Assignment
Here is a listing; work out how many of its lines contain the word "BISONTE", and state only that number.
[Data to use — start]
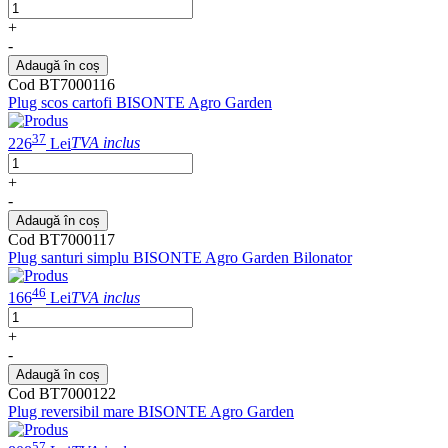
+
-
Adaugă în coș
Cod BT7000116
Plug scos cartofi BISONTE Agro Garden
37
226
Lei
TVA inclus
+
-
Adaugă în coș
Cod BT7000117
Plug santuri simplu BISONTE Agro Garden Bilonator
46
166
Lei
TVA inclus
+
-
Adaugă în coș
Cod BT7000122
Plug reversibil mare BISONTE Agro Garden
57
[Data to use — finish]
Answer to this problem
3